Martha und ihre fünf Geschwister, die alle vor dem Ersten Weltkrieg geboren wurden, wachsen in armen Verhältnissen auf. Als dann ihr Vater einen schweren Unfall hat, ...

MARTHA UND DIE IHREN
Lukas Hartmann


Martha und ihre fünf Geschwister, die alle vor dem Ersten Weltkrieg geboren wurden, wachsen in armen Verhältnissen auf. Als dann ihr Vater einen schweren Unfall hat, erst bettlägerig wird und kurz darauf stirbt, kann die Mutter ihre sechs Kinder nicht mehr ernähren. Die sozialen Zuschüsse in der Schweiz wären nicht genug, selbst wenn die Mutter einen Job als Büglerin annähme.
Die Verwaltung lässt nicht lange auf sich warten und nimmt der Mutter alle Kinder weg - sie werden zu sogenannten „Verdingkinder", was nichts anderes bedeutet, als das sie bei fremden Familien aufwachsen, fremderzogen und ihren Lebensunterhalt selbst erarbeiten müssen. Martha wird ihre Mutter nur drei weitere Male in ihrem Leben treffen und ihre Geschwister nie wieder sehen.
Doch das weiß sie zu diesem Zeitpunkt nicht.
Martha, die zweitjüngste, kommt zu einer gläubigen Familie mit vielen Kindern. Für die Arbeiten, die keiner machen möchte, ist sie zukünftig verantwortlich. Am Tisch ist die Schale mit Essen meist leer, bevor sie bei Martha ankommt. Liebe oder ein freundliches Wort erfährt sie nicht.
Obwohl sie Klassenbeste ist, wird ihr die höhere Schule verwehrt, doch Martha ist zäh und mit Fleiß und Ehrgeiz schafft sie es später zu einem bescheidenen Wohlstand.
Martha hat es nie gelernt, Gefühle oder Schwächen zu zeigen. Umarmungen, Lob oder Liebkosungen waren ihr ganzes Leben Fremdwörter und so prägt diese soziale Inkompetenz nicht nur ihr Leben, sondern auch das ihrer zwei Söhne …

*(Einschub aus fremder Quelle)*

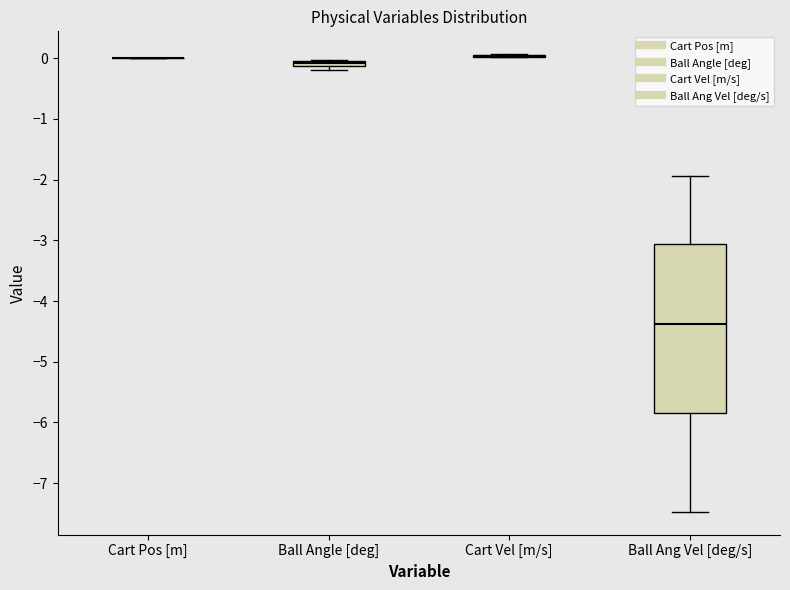

Where is the lower edge of the box for Ball Angle [deg] on the y-axis? The values are not printed on the chart, so give them approximately, as read against the axis.

-0.1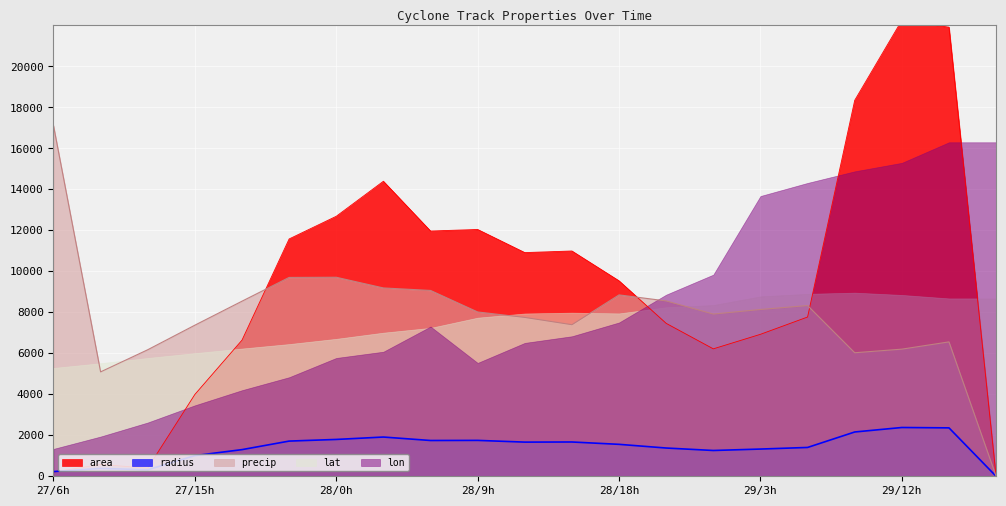

True or false: radius has a value of 1745.8 at 28/6.

True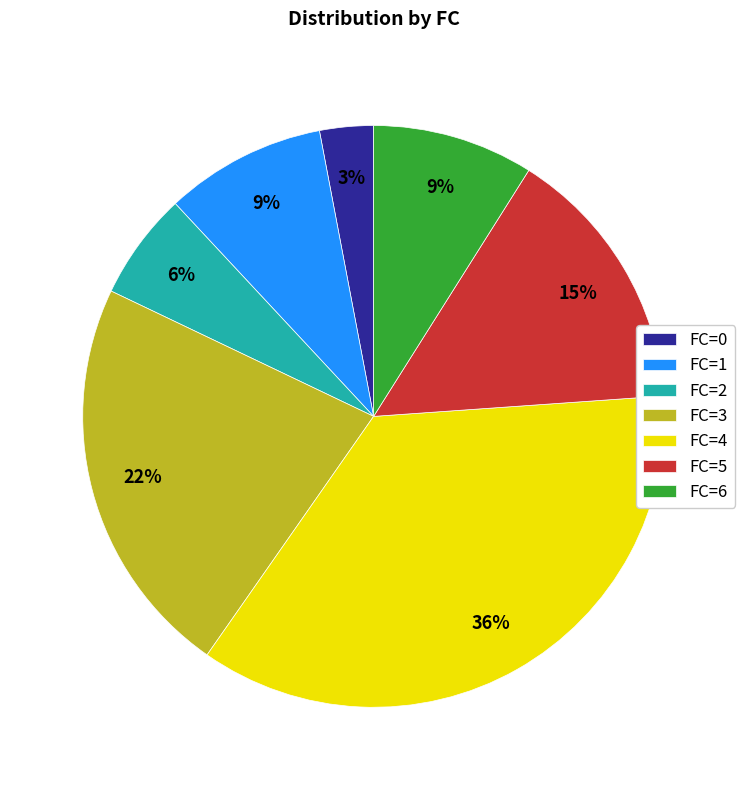

Approximately how many times larger is the value at FC=4 compared to FC=0?

12.0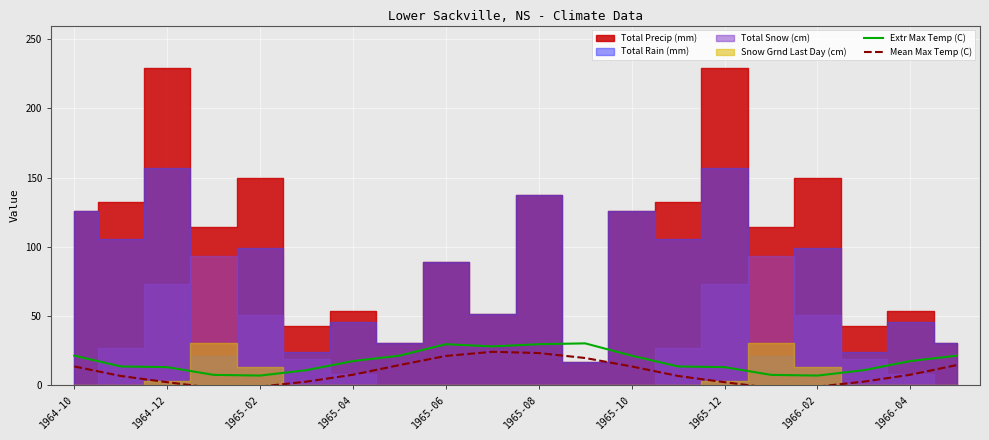

What is the value of the Mean Max Temp (C) point at the 14th from the left?

6.4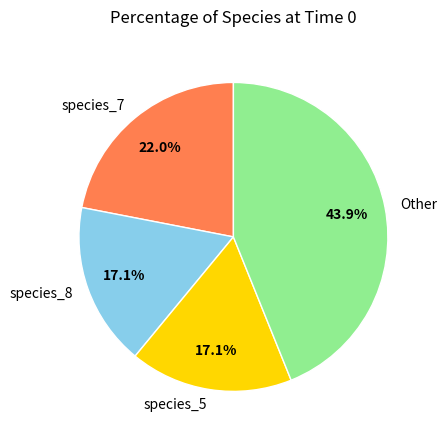

To the nearest percent, what is the average slice percentage?

25%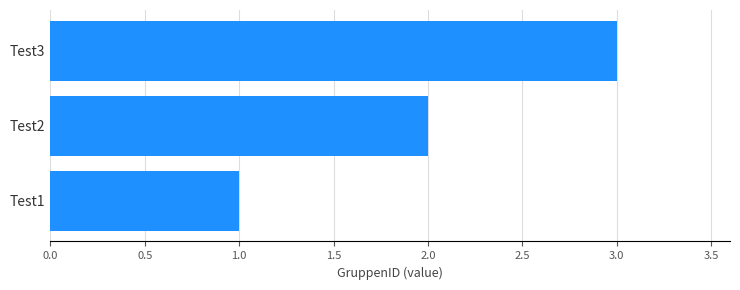

Are the bars horizontal?

Yes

Die Verdingkinder sind ein schwarzer Fleck in der Schweizer Geschichte.
Oft wurden Kinder zu Unrecht den Eltern weggenommen. Scheidungen oder Arbeitslosigkeit reichte aus, dass Eltern ihr Kinder nie wieder sahen.
Die Kinder wurden als billige Arbeitskraft ausgebeutet, oft seelisch und körperlich missbraucht. Bis in die späten 1960er-Jahre gab es in der Schweiz Verdingkinder.

Ich habe das Buch gerne gelesen. Allerdings hätte ich mir gewünscht, dass Marthas Zeit als Verdingkind ausführlicher beschrieben gewesen wäre. Ihren Part fand ich besonders berührend, während mich der narzisstische und pedantische Sohn eher auf die Palme trieb.
Der Schreibstil war eher sachlich kühl, was durchaus zum Inhalt passt. Herzlichen Dank Lukas Hartmann für einen tiefen Einblick in seine Familienchronik mit Großmutter Martha.